By Alison Green
Hiring managers see a lot of job applicants make the same mistakes over and over again, many of which are easily preventable if only applicants knew how hiring managers operate. Here are eight things that hiring managers wish all job candidates knew – both to help them hire more easily and to end some of the frustration for job-seekers.
1. You can ruin your chances by being too aggressive. When you're searching for a job, enthusiasm helps. But some job applicants cross the line from enthusiastic to annoying or pushy – and in doing so, kill their chances for a job offer. If you're doing any of the following, you've crossed the line and may turn off hiring managers who might otherwise consider hiring you: Dropping off your résumé in person when the job posting instructs you to apply online, checking on the status of your application more than once within three weeks, repeatedly calling and hanging up when you get voicemail or cold-contacting numerous employees at the company to try to get extra attention paid to your résumé.
2. We really want you to be honest. Too many job seekers approach job searching as if their only goal is to win a job offer, losing sight of the fact that this can land them in the wrong job. But if you're honest – with yourself and with your interviewer – about your strengths and weaknesses and if you give the hiring manager a glimpse of the real you, you'll both be able to make a better informed decision about how well you'd do in the job. (Of course, if you just need a job at any costs, this might not resonate with you, but if you want a job where you'll excel and be happy, it should.)

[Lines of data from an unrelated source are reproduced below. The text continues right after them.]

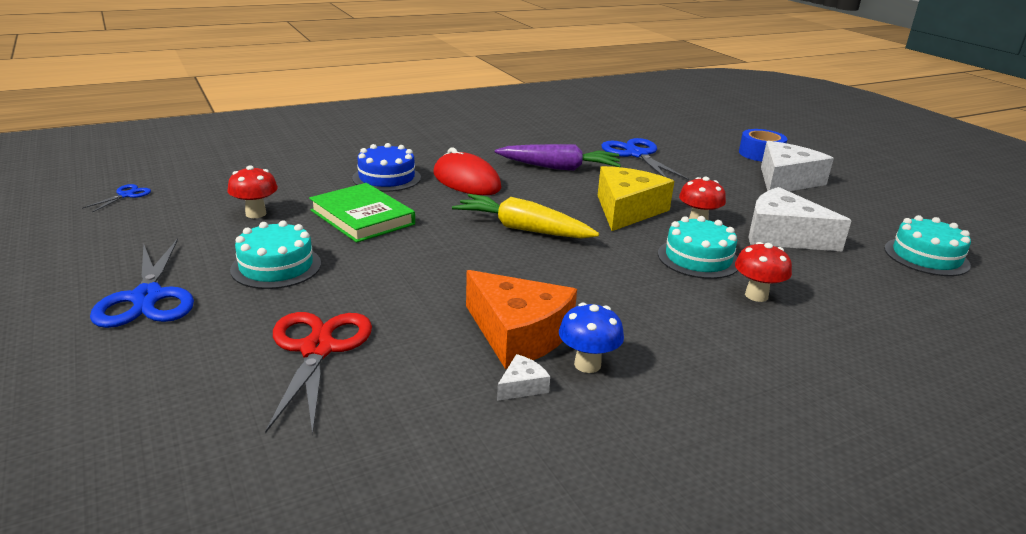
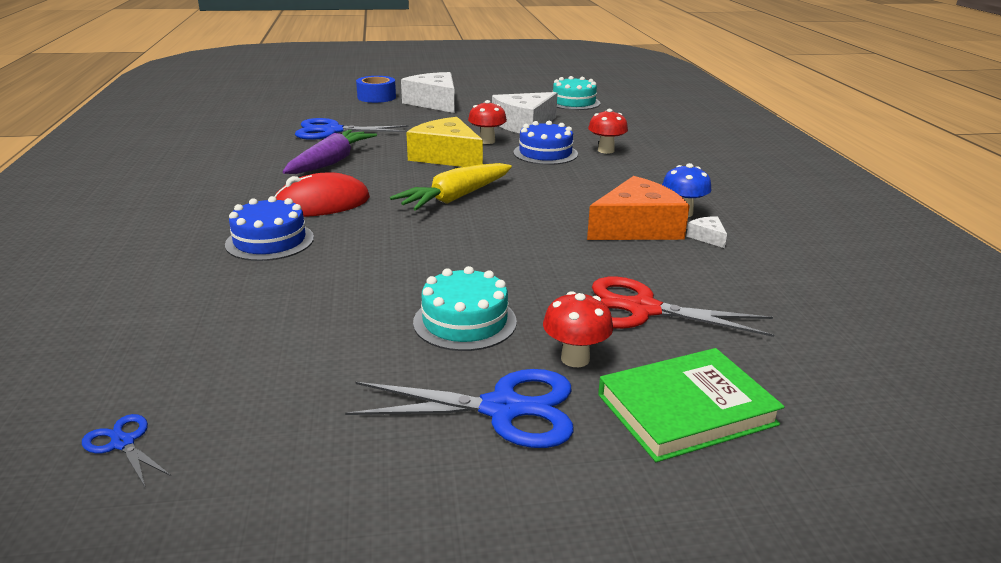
camera: 70 degrees left, 0 degrees up
red mushroom [227,165,278,218] -> red mushroom moved to [543,291,613,367]
green book [309,183,415,243] -> green book moved to [598,348,785,462]
turquoise cake [658,216,738,279] -> blue cake [513,121,578,165]

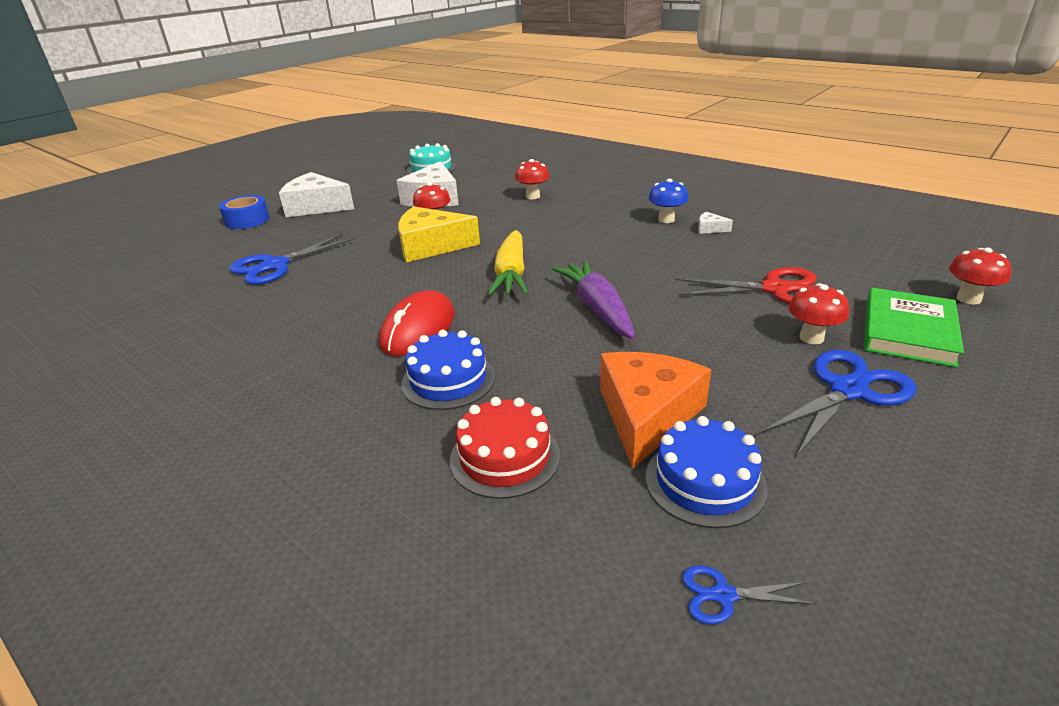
camera: 40 degrees left, 5 degrees up
purple carrot [283,130,377,174] -> purple carrot moved to [552,260,635,339]
turquoise cake [413,266,517,351] -> none
blue cake [513,121,578,165] -> blue cake moved to [646,416,768,528]
orange cheese [587,176,690,240] -> orange cheese moved to [600,352,711,469]
red scissors [592,276,774,337] -> red scissors turned 150 degrees counterclockwise [675,267,817,304]
none -> red cake [450,397,560,499]
none -> red mushroom [949,248,1011,304]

3. You don't get to choose your references. You might think that employers will only call the references on the list you provide, but in fact, they may call anyone you've worked for or who might know you, on your list or not. In fact, smart reference-checkers will make a point of calling people not on your list, since they assume you've only listed people who you know will speak of you glowingly.
4. No matter how positive things seem, you shouldn't count on a job offer. No matter how confident you are that an employer wants to hire you, you never have a job offer until you have a firm – preferably written – offer in hand. That's true no matter what an interviewer says to you, even if they say things like, "You'll be great at this," "We're excited to work with you" or "You're exactly what we're looking for." None of those things means that an offer is coming, no matter how encouraging they sound.